Etienne hatte zwar von vielen Krankheiten im königlichen Lager gesprochen, aber
kein Wort über einen schlechten Gesundheitszustand des Königs verloren.
    »Was meinst du, was geschehen wäre, wenn die Okzitanier Wind vom
Sterben des Königs bekommen hätten?«
    »Er ist schon tot?!«
    Theobald zuckte mit den Schultern und brummte: »Woher soll ich das
wissen? Ich kann nur sagen, dass es ihm schlecht erging und es keinerlei
Hoffnung mehr gab, als ich ihn deinetwegen verließ.«
    »Und Blanka ist völlig ahnungslos«, flüsterte sie. Wie Engel mit
Dämonen kämpften in ihr zwei widerstreitende Gefühle. Sie hasste den König von
Frankreich, der Felizian und die Seinen ermordet hatte, der aufgebrochen war,
um gute Menschen zu töten, und sie liebte den Gemahl, dem Blanka so inniglich
zugetan war, der sie glücklich machte und der ihr, Clara, immer nur mit
ausgesuchter Liebenswürdigkeit begegnet war. Ich darf nicht hassen, dachte sie
betroffen; ich muss endlich begreifen, dass der Mensch keine Wahl hat, Gutes oder
Böses zu tun. Felizian hat das verstanden. Er hat nie gehasst. Er hat die
andere Wange hingehalten. Und er ist tot.

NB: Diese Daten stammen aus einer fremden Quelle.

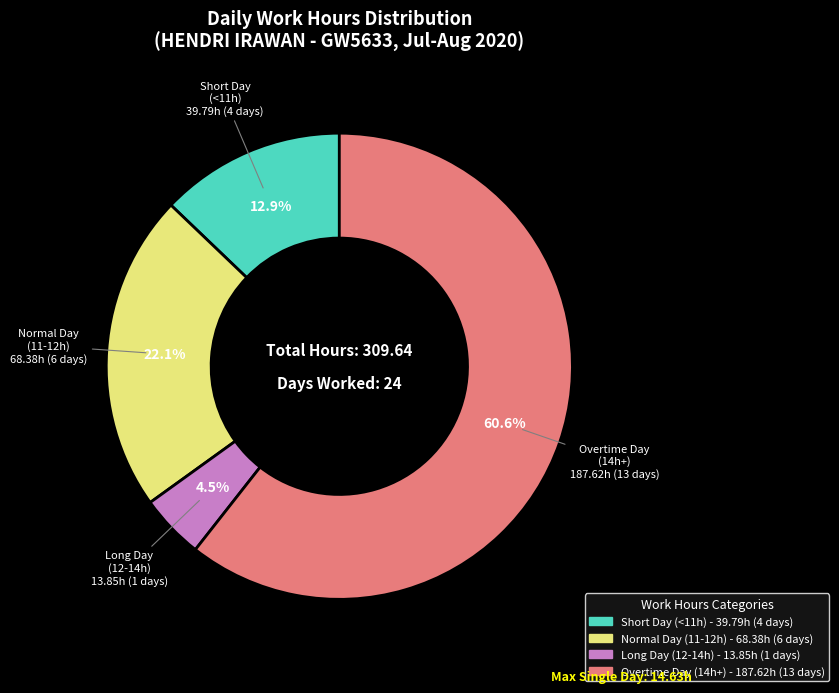

Is there a majority slice in this chart?

Yes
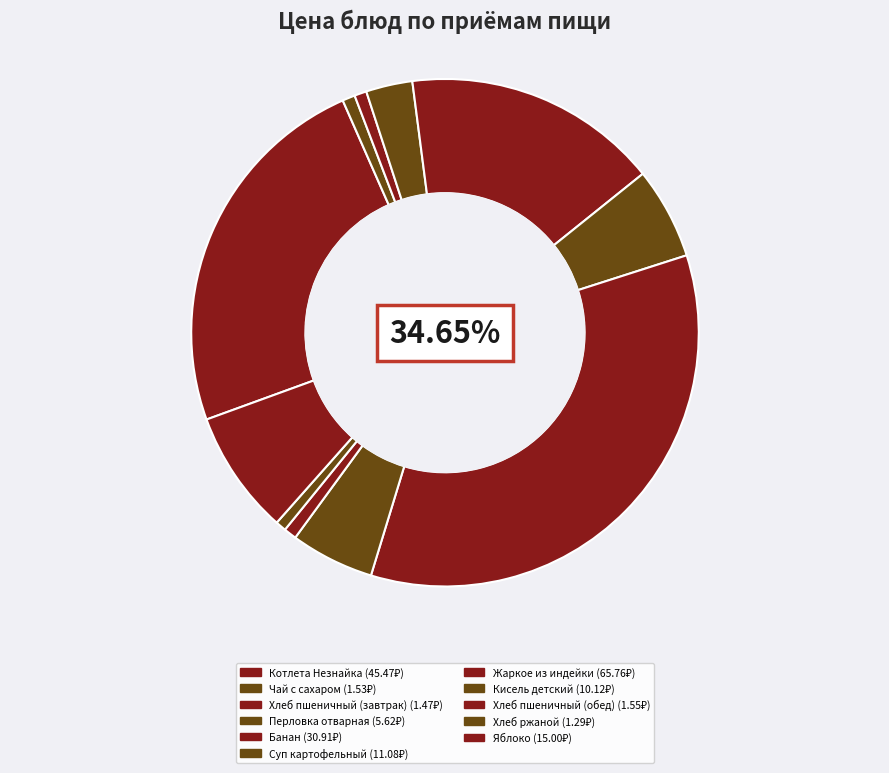

Which slice is the smallest?

Хлеб ржаной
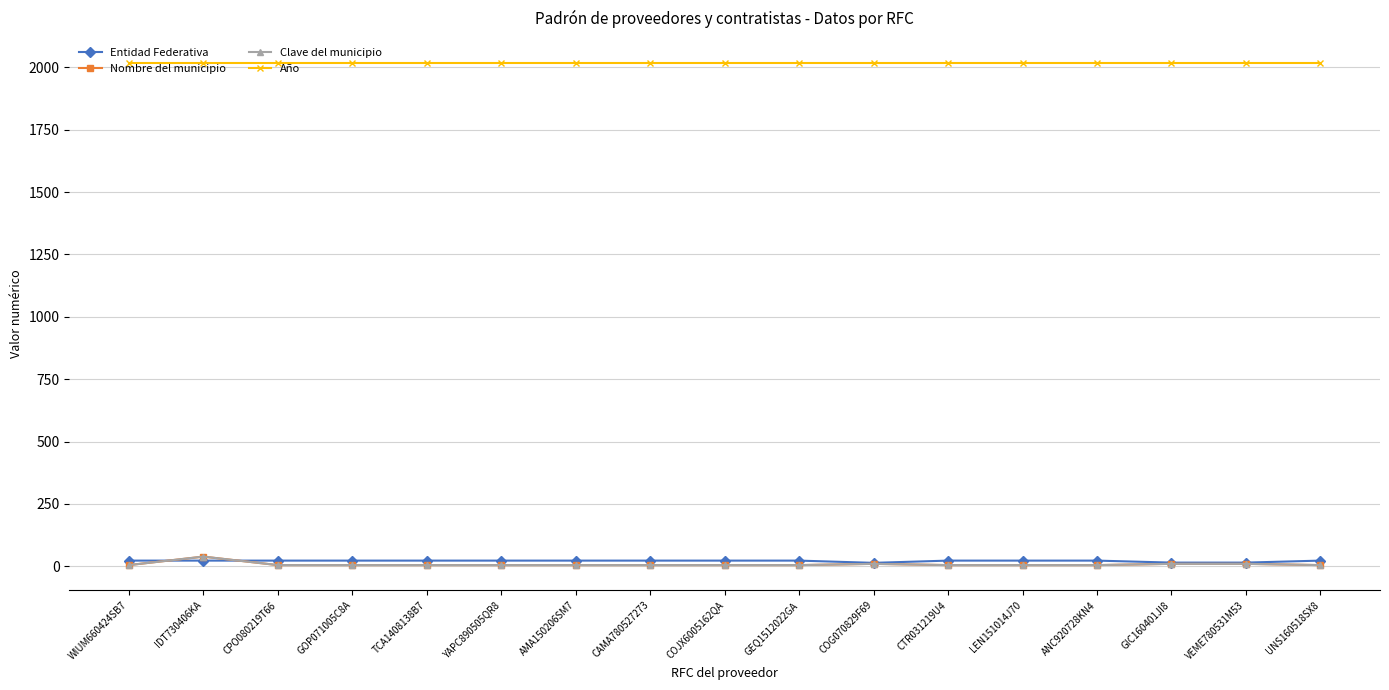

Does the chart have visible grid lines?

Yes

    Nicht auszudenken, was geschehen würde, wenn Blanka vom Tod Ludwigs
erfuhr. Sie wäre imstande, sich auf der Stelle selbst zu entleiben. Sie würde
nicht an die Kinder denken, die sie mutterlos zurückließ, sondern nur daran,
sich im Jenseits wieder mit Ludwig vereinigen zu können.

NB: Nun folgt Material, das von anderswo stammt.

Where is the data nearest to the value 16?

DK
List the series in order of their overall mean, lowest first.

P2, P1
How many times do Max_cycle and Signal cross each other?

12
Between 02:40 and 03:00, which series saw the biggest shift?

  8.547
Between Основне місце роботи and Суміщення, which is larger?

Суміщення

    Clara entsann sich eines
Gesprächs, das sie als etwa Zwölfjährige mit Blanka geführt hatte. Die damalige
Kronprinzessin hatte sie gefragt, wie sie ein Leben ohne Mutter ertragen könne.

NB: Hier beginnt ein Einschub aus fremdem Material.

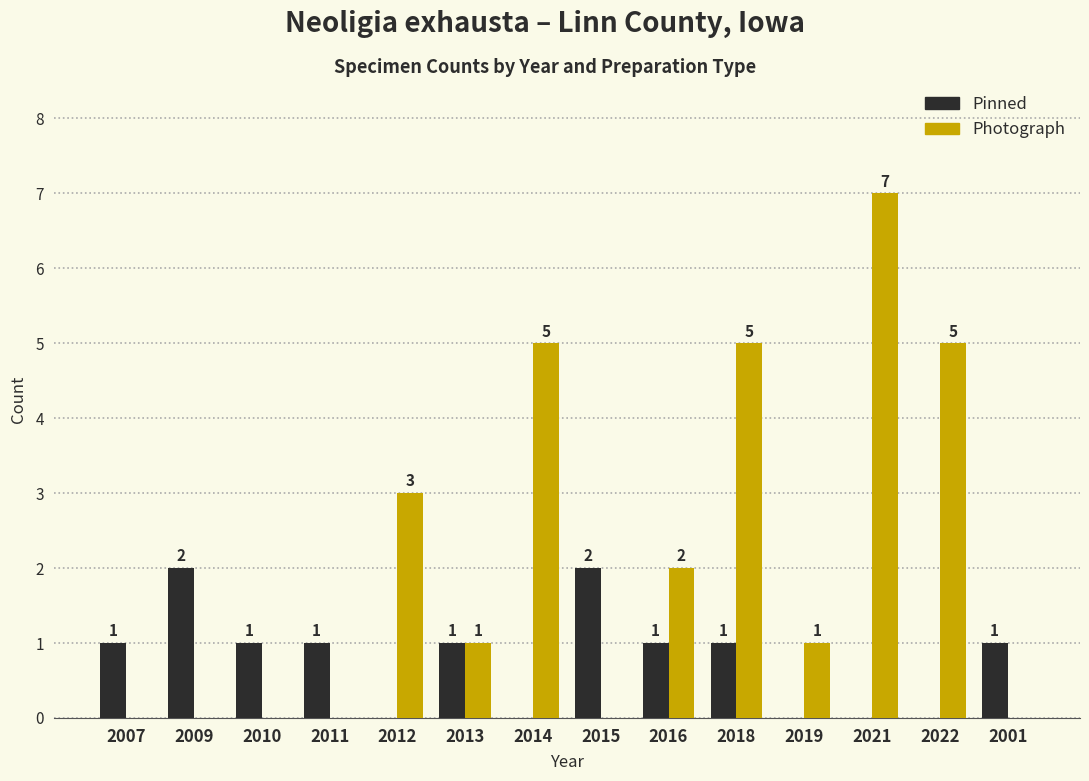

Count the Photograph values in the range 0 to 5.

13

    »Aber ich habe doch dich«, hatte die kleine Clara vertrauensvoll
geantwortet.
    Blanka hatte sie in den Arm genommen und laut gesagt: »Das ist
wahr. Ich liebe dich wie eine Tochter. Und sollte mir etwas zustoßen, dann
wirst du imstande sein, meinen Kindern zu helfen, woanders eine mütterliche
Liebe zu finden, Clara.« Und so leise, dass sie es kaum verstehen konnte, es
aber deswegen besonders in ihrem Herzen bewahrt hatte, schob Blanka einen Satz
hinterher: »Nur für Ludwig wird niemand etwas tun können, denn er und ich
sind eins und niemals zu trennen, sodass des einen Tod unweigerlich auch der
des anderen ist.«
    Theobald sah Clara hoffnungsvoll an.
    »Du siehst also, dass du mitkommen musst, um unsere Herrin
aufzufangen, wenn die böse Nachricht eintrifft.«
    Blanka war in höchster Not. Und sie wusste es nicht einmal. Clara
hatte keine Wahl. Sie nahm den Arm des Troubadours und sagte: »Wir müssen
augenblicklich zurück zu Blanka!«
    Theobald nickte erleichtert. Er hatte sein Ziel erreicht, war sich
aber noch ungewiss, um welchen Preis.